■ Instructions to follow ■
Search the data for the word "Rendered" and copy every line that contains it.

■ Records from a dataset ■
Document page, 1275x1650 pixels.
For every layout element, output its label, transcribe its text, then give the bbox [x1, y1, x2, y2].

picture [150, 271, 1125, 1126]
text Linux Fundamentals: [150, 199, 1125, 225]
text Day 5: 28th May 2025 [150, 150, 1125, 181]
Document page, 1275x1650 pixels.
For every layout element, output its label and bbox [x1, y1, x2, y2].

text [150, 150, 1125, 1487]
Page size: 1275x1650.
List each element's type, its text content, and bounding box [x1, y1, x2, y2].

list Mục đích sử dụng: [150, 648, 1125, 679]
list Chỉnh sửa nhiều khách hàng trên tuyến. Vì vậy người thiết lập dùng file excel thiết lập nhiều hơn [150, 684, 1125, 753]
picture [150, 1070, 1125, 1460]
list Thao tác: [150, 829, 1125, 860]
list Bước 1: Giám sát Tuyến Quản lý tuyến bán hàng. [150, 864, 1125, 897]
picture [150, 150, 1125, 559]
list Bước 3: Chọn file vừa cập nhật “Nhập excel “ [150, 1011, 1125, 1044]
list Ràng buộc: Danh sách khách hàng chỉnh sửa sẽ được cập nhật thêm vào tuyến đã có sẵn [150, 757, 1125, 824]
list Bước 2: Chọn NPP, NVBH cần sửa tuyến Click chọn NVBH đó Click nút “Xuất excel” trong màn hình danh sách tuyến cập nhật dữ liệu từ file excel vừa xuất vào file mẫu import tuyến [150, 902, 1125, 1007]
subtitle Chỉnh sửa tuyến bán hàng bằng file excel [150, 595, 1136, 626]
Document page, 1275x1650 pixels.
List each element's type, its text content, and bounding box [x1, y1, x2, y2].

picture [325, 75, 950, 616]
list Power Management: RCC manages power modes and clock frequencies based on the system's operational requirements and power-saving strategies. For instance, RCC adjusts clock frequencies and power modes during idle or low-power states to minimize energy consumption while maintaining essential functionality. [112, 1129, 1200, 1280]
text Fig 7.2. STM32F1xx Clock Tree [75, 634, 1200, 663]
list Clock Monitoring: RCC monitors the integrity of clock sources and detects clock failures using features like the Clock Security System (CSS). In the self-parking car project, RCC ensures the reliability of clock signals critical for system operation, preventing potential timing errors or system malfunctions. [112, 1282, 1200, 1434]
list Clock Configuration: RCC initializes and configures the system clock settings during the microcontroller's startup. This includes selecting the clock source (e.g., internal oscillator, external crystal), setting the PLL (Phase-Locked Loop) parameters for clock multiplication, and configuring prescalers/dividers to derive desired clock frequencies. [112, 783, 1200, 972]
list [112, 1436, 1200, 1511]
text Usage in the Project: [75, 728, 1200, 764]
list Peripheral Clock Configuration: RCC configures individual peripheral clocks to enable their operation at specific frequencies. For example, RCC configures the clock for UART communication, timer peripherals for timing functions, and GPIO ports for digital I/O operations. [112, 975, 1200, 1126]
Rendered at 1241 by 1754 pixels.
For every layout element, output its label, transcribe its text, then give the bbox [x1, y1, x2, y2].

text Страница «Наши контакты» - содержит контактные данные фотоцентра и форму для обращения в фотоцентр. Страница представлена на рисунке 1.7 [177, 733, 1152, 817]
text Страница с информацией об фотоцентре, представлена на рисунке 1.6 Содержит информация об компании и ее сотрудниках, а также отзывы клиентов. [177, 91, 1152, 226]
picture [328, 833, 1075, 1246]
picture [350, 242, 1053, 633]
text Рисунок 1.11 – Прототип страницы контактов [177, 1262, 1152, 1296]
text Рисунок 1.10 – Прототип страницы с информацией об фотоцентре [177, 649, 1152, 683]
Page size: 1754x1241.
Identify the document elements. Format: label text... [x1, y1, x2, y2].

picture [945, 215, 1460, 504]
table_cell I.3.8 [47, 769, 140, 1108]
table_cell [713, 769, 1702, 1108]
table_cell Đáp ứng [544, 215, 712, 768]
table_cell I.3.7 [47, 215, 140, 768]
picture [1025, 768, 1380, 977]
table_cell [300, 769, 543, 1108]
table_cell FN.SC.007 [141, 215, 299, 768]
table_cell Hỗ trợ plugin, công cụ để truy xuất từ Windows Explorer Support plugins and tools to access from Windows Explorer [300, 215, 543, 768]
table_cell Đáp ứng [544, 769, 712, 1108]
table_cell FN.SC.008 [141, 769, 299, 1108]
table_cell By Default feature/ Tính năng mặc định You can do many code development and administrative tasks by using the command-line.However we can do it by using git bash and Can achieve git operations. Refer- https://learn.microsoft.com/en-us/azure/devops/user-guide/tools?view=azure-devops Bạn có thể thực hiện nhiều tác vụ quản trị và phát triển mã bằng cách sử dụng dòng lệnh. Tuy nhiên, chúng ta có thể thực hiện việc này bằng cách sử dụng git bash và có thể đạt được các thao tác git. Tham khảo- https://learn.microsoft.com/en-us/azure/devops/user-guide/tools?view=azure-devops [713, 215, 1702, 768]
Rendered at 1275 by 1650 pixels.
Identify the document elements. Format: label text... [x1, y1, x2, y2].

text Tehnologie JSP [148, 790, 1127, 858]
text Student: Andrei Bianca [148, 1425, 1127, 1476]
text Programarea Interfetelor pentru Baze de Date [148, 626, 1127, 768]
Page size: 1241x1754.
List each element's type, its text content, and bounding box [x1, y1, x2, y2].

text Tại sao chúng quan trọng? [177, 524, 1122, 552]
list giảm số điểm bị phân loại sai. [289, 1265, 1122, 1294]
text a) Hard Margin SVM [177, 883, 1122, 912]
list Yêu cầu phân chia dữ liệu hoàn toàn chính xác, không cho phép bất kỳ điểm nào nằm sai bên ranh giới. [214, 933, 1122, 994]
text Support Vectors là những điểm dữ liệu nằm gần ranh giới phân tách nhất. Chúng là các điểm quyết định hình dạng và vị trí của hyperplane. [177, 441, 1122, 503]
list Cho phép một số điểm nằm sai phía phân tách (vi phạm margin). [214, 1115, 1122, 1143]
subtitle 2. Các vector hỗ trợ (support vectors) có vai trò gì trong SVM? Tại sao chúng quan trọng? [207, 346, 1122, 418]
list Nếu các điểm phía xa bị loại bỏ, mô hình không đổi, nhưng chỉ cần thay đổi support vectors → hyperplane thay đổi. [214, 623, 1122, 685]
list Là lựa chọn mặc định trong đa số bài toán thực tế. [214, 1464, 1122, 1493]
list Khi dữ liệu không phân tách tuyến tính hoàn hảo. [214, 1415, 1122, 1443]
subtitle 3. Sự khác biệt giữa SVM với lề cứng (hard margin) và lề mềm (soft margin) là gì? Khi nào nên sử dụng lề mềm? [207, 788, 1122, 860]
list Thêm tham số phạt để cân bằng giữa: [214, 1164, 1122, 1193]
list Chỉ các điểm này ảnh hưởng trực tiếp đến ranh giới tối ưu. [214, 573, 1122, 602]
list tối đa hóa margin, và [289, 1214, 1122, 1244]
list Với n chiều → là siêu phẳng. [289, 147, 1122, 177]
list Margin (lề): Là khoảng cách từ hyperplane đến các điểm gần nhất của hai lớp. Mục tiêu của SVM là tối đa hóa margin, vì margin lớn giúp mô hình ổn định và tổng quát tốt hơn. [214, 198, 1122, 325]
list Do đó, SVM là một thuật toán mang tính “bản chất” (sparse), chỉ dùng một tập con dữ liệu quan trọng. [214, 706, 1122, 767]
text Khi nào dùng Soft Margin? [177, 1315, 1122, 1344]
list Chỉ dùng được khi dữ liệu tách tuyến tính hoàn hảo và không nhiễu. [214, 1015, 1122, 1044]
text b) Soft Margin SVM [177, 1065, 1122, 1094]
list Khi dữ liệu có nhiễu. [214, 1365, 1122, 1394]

■ Result for this task ■
Rendered at 1241 by 1754 pixels.
Rendered at 1275 by 1650 pixels.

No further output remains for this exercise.